Who are the intended users of this package? An important prerequisite to determine what to build and when is to know who you're building for. When you're working on developer tools it's easy to fall into the trap of overfitting to your own workflow and processes. Keeping the full range of our user base in mind while designing can help ensure that the features we build are useful to as many people as possible.
We can segment our user base along the following axes:
This group includes both new developers (university CS students, precocious high schoolers, professionals in other fields who are interested in joining tech) and those in tech-adjacent professions (technical writers, support).
As a tool, command-line git is very punishing to those who attempt to learn it "in passing" while they're really trying to accomplish something else. It takes a few days of focused study to really click, and until you spend it it's a source of great frustration.
We can help by providing a gentler introduction to git to increase the intuitiveness of those early days. Ideally, someone with no git experience should be able to make a contribution to a project without having to take a class or read a book first. Furthermore, we can set learners up for future success by providing hints and nudges and using terminology that will click later.
My dream is to make an answer to "so, how do I use git" be "oh, just use Atom to get started".
These are our users who already use git daily and know command-line incantations inside and out. We want to remain appealing enough to be useful to users who are already comfortable elsewhere, even if only sometimes.
We can serve these users by reducing context switches for the most common tasks. Reducing the number of times you need to change your active desktop window is a productivity win.
The terminology and verbiage we use throughout the package can help preserve the usefulness of existing knowledge. Someone who's comfortable with git at the command line should be able to predict at a glance what any given UI action will take.

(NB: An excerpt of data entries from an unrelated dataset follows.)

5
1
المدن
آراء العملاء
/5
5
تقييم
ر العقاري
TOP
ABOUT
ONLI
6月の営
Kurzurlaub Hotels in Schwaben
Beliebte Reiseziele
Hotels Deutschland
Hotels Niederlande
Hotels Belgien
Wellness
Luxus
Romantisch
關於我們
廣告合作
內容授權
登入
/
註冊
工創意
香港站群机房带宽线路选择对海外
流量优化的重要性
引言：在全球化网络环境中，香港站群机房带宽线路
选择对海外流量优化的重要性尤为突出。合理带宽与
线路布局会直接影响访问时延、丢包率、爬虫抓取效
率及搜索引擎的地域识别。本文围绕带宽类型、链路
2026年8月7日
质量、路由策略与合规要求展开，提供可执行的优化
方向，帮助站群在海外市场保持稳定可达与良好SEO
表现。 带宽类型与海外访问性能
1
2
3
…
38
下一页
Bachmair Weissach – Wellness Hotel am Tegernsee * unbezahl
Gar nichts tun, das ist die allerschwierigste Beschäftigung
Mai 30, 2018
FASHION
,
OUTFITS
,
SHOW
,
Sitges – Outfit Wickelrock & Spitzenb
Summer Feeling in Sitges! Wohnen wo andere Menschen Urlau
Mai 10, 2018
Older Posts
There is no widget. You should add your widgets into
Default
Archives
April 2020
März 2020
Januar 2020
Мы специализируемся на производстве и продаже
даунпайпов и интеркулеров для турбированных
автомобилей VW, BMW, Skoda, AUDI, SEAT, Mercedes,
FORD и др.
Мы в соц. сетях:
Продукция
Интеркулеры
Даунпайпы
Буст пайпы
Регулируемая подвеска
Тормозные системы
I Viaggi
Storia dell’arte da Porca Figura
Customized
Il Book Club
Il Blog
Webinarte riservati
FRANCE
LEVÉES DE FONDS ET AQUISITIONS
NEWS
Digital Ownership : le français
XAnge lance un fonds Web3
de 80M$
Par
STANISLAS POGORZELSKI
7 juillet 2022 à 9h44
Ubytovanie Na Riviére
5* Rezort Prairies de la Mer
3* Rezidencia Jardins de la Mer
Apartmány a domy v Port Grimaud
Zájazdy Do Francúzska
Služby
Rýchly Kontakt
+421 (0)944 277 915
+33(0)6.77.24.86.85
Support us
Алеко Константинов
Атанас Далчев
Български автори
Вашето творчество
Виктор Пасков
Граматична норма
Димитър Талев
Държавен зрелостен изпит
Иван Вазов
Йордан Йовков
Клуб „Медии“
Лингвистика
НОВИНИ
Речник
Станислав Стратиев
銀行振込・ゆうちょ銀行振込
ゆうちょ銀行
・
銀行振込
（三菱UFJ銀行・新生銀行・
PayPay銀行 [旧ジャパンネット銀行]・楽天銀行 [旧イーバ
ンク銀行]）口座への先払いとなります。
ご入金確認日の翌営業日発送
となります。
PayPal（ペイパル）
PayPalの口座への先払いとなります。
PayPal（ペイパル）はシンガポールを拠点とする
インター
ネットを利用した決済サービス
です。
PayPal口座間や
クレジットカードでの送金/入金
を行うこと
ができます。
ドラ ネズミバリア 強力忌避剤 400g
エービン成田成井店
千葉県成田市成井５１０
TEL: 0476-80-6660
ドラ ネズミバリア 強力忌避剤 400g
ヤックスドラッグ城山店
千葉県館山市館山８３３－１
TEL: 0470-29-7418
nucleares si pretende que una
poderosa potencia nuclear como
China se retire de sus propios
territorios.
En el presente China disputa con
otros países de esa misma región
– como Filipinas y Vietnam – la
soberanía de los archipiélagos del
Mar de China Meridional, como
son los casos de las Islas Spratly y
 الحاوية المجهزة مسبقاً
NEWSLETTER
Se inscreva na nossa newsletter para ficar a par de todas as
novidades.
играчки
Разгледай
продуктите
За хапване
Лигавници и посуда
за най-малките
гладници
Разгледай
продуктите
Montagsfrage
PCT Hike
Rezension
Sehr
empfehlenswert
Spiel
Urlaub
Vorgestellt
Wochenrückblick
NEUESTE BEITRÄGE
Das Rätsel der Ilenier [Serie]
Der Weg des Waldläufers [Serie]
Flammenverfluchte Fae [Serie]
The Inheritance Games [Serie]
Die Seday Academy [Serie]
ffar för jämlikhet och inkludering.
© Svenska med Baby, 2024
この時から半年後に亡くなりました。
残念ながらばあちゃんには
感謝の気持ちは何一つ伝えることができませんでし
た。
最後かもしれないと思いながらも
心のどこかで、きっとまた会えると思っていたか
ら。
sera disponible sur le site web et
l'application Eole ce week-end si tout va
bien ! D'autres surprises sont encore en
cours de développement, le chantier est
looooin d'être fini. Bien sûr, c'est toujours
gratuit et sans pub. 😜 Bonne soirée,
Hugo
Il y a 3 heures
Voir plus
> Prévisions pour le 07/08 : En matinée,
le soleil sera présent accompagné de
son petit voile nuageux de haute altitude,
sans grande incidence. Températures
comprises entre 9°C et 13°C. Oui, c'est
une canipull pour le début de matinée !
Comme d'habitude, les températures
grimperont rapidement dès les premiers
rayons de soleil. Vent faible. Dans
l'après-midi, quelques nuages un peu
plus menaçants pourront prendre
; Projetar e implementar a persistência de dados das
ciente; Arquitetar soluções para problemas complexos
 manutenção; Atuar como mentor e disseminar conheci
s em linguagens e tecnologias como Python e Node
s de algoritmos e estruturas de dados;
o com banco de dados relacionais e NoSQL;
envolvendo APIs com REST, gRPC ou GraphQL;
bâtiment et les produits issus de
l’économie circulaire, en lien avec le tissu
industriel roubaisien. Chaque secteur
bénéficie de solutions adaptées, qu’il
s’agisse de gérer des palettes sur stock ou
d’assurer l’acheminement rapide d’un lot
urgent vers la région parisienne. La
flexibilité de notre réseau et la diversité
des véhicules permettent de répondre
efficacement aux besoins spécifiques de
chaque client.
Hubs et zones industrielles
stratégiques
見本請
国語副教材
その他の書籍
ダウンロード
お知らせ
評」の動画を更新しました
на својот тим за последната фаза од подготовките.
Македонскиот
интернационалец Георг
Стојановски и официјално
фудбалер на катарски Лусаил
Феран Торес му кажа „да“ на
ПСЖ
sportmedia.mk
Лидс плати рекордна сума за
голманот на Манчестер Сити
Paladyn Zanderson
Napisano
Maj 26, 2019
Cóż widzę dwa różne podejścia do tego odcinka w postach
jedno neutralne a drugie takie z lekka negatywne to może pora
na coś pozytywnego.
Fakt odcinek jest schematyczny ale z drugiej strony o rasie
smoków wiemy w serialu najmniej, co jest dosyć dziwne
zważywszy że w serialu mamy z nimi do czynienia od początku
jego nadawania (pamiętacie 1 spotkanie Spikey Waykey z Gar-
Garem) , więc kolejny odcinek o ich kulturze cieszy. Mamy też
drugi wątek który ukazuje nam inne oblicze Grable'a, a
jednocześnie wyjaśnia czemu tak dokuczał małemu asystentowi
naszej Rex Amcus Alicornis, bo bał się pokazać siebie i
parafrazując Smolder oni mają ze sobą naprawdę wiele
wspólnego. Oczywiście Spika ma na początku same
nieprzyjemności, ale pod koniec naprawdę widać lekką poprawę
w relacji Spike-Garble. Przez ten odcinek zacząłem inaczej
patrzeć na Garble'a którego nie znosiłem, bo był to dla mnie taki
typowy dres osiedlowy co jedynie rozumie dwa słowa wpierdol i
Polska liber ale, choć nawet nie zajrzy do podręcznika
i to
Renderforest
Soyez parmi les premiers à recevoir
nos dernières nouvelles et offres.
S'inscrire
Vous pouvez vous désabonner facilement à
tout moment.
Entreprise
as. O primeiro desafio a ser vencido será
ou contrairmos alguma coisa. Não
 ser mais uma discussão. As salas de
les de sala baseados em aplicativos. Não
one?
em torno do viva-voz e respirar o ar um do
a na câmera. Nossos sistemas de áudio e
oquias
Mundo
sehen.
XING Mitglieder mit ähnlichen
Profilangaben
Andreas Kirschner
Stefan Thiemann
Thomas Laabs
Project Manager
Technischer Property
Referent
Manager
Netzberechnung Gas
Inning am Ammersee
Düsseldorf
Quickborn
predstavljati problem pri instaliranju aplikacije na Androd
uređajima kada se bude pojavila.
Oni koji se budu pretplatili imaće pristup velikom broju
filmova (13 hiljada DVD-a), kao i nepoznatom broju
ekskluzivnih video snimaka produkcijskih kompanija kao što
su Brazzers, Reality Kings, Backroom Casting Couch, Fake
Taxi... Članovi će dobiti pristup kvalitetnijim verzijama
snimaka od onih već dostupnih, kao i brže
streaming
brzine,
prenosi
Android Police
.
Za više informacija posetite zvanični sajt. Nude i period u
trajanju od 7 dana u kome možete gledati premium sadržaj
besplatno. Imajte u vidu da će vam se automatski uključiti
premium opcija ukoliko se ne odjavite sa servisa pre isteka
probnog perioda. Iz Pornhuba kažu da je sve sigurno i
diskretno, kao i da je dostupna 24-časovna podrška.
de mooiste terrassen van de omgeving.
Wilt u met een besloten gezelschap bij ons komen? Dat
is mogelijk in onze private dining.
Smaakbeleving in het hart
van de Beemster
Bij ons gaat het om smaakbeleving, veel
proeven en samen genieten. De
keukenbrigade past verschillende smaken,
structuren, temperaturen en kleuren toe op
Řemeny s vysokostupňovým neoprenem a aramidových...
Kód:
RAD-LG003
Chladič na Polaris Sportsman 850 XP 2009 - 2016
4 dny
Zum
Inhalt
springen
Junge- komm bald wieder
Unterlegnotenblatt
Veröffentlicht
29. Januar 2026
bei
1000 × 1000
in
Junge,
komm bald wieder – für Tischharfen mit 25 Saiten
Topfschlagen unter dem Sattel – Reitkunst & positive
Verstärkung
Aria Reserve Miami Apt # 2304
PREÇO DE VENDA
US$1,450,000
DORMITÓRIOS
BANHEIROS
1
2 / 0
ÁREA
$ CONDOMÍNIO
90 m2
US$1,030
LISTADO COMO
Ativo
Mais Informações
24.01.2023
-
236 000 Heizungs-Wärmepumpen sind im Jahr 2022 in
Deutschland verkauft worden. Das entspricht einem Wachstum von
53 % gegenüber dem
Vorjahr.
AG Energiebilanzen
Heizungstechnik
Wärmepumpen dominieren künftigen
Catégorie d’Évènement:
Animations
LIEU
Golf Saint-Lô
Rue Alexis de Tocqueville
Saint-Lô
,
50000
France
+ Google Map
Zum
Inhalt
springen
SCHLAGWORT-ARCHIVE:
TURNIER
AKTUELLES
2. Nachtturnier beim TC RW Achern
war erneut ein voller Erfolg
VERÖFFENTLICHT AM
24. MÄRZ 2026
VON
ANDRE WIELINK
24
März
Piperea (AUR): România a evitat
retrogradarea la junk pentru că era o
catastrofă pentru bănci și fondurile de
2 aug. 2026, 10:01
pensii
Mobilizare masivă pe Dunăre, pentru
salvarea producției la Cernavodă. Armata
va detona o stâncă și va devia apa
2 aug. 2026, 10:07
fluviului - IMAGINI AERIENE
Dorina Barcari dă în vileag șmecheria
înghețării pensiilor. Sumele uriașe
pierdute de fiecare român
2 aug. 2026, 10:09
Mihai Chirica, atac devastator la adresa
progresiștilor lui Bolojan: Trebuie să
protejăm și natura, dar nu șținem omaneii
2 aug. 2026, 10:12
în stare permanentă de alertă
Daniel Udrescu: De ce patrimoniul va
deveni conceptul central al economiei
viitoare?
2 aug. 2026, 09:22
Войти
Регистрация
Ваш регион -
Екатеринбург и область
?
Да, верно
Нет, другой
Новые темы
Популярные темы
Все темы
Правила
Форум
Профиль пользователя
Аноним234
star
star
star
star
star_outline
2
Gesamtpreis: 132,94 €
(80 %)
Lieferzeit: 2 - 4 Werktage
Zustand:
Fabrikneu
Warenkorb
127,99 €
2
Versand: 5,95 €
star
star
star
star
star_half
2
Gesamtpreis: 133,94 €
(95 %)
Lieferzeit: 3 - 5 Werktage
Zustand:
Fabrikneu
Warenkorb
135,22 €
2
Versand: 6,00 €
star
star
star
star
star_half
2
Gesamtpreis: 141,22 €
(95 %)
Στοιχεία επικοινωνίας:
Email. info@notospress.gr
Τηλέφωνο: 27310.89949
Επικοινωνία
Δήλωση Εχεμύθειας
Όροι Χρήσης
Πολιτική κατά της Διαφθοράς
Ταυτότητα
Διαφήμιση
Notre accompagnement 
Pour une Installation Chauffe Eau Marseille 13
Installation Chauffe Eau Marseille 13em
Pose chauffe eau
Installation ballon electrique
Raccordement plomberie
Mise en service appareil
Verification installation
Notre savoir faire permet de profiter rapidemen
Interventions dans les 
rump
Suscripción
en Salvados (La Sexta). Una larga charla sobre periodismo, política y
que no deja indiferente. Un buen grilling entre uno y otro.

Finally, we can also introduce novel git affordances that aren't easy to accomplish at the command-line to go above and beyond and give people some extra flair and flash.
Note that these three are often the same people at different times.
These are developers who work within established teams, who often have processes and procedures in place, sometimes imposed externally. These users sometimes have strict needs about branch workflows, linters and hooks, merging vs. rebasing, and mechanisms for tagging and releasing. We can serve these developers best by ensuring we have maximum flexibility so they can fit our tooling to their existing processes with minimal fuss. Providing rich extensibility also helps in these contexts, because it would allow teams to overlay complex workflows on top of our basic building blocks with internal packages and tools.
Other developers live in an open-source world, shepherding contributions from others, giving feedback, and merging or rejecting pull requests. Maintainers would appreciate features that allow them to investigate and triage work across large sets of repositories and pull requests and maintain situational awareness.
Finally, users who tinker with personal projects in their free time should have minimal friction to being able to set up and get code out. These users are likely to benefit from being able to work with little ceremony and few obstacles.